Joint position lists
☆ ☆ ☆ ☆ ☆
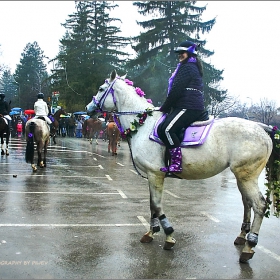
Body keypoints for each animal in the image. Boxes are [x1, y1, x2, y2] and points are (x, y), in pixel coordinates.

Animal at [86, 69, 278, 262]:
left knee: (260, 205)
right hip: (241, 177)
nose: (88, 109)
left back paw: (249, 246)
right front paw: (151, 233)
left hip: (247, 176)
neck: (143, 124)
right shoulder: (151, 176)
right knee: (248, 203)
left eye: (101, 88)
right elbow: (152, 205)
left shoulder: (156, 174)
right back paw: (242, 237)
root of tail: (261, 128)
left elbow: (157, 205)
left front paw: (169, 235)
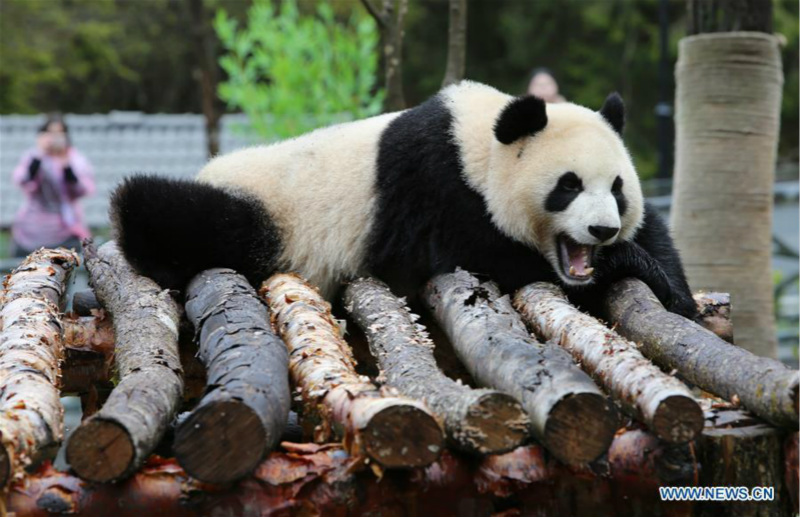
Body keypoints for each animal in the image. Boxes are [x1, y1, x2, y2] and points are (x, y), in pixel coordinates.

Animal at [109, 79, 696, 318]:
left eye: (617, 190)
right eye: (567, 186)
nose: (602, 231)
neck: (476, 144)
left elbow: (661, 241)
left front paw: (669, 288)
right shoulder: (431, 190)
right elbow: (476, 256)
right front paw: (625, 263)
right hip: (261, 208)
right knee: (159, 208)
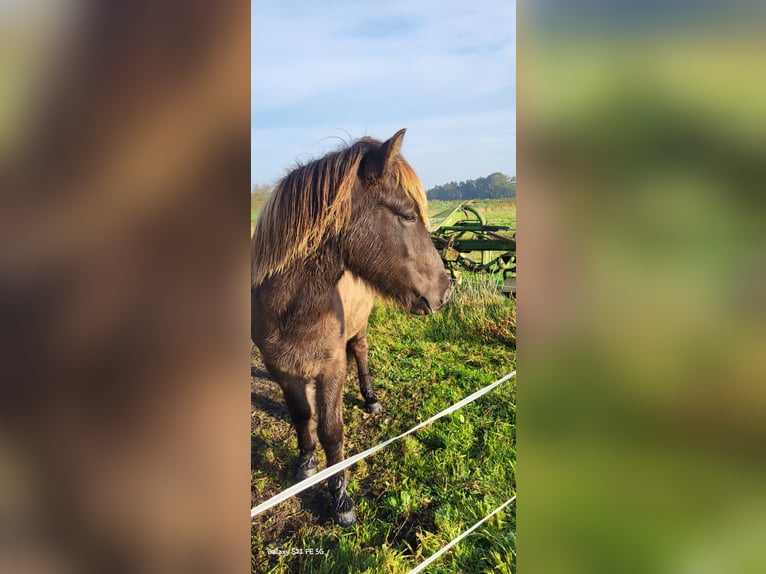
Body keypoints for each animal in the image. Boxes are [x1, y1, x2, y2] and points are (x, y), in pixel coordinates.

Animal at [252, 129, 456, 528]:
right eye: (408, 215)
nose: (444, 291)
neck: (290, 308)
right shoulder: (280, 368)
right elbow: (302, 416)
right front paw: (306, 464)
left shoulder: (332, 367)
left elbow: (332, 431)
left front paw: (341, 499)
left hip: (359, 328)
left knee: (359, 351)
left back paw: (371, 398)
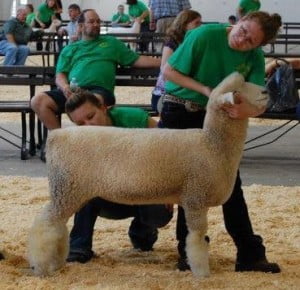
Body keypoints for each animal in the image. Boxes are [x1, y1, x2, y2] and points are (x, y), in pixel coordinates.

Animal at [28, 72, 268, 276]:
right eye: (237, 91)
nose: (266, 90)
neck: (212, 144)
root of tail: (56, 136)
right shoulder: (196, 198)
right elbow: (197, 240)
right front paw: (202, 273)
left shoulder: (189, 197)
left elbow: (191, 237)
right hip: (67, 188)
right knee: (45, 226)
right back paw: (42, 266)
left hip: (70, 191)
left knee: (57, 226)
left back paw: (57, 262)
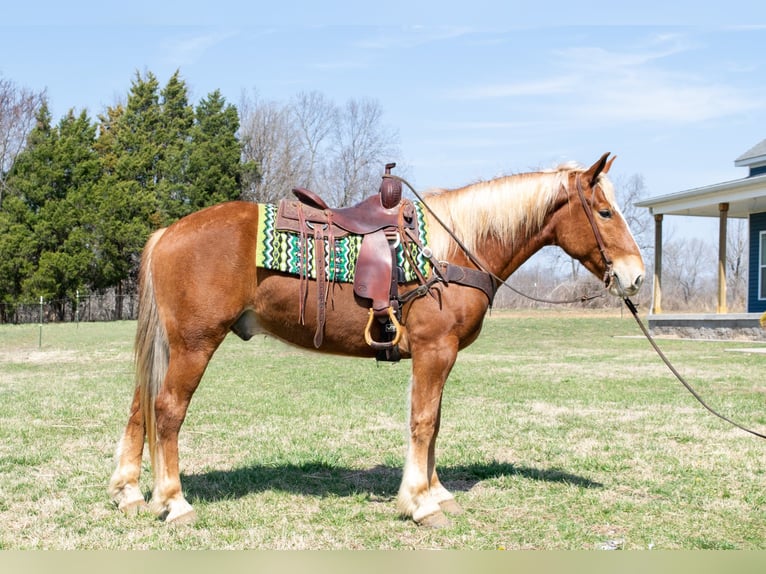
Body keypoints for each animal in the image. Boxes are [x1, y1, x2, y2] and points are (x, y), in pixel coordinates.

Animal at [108, 152, 644, 527]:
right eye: (604, 212)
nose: (635, 277)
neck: (451, 250)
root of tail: (168, 231)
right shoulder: (434, 351)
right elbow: (423, 423)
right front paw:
☆ ☆ ☆ ☆ ☆
> [WHAT THIS TASK INVOLVES]: Would you copy out every entry above word for word, without the pictures?

> [RESPONSE AREA]:
Body keypoints for each animal in the image. Boxes are [x1, y1, x2, y2] and points are (x, y), in pixel coordinates.

Animal at [86, 69, 278, 262]:
left knee: (260, 205)
right hip: (241, 177)
nose: (88, 109)
left back paw: (249, 246)
right front paw: (151, 233)
left hip: (247, 176)
neck: (143, 124)
right shoulder: (151, 176)
right knee: (248, 203)
left eye: (101, 88)
right elbow: (152, 205)
left shoulder: (156, 174)
right back paw: (242, 237)
root of tail: (261, 128)
left elbow: (157, 205)
left front paw: (169, 235)
Body keypoints for each animal in the image. Boxes are [x1, y1, x2, y2] and points are (x, y), in pixel coordinates.

Animal at [109, 79, 696, 318]:
left eye: (617, 190)
right eye: (567, 186)
nose: (602, 231)
neck: (476, 144)
left elbow: (661, 241)
left front paw: (669, 288)
right shoulder: (431, 190)
right elbow: (476, 256)
right front paw: (625, 263)
right hip: (261, 208)
right knee: (159, 208)
Body keypoints for each animal in the image. Boxes are [x1, y1, x2, y2] and points are (x, y), in pixel coordinates.

Animal at [252, 129, 456, 528]:
right eye: (408, 215)
nose: (444, 291)
neck: (290, 308)
right shoulder: (280, 368)
right elbow: (302, 416)
right front paw: (306, 464)
left shoulder: (332, 367)
left elbow: (332, 431)
left front paw: (341, 499)
left hip: (359, 328)
left knee: (359, 351)
left back paw: (371, 398)
Body keypoints for each animal in the image. Boxes are [x1, y1, x2, y2] and points are (x, y), in pixel coordinates.

Animal at [28, 72, 268, 276]:
right eye: (237, 91)
nose: (266, 90)
neck: (212, 144)
root of tail: (56, 136)
right shoulder: (196, 198)
right elbow: (197, 240)
right front paw: (202, 273)
left shoulder: (189, 197)
left elbow: (191, 237)
right hip: (67, 188)
right knee: (45, 226)
right back paw: (42, 266)
left hip: (70, 191)
left knee: (57, 226)
left back paw: (57, 262)
Body keypoints for each animal in the image. Boxes are [x1, y1, x2, y2] and points are (x, y), in pixel coordinates.

Animal at [108, 152, 644, 527]:
right eye: (604, 212)
nose: (635, 277)
neck: (451, 250)
root of tail: (168, 231)
right shoulder: (434, 351)
right elbow: (423, 423)
right front paw:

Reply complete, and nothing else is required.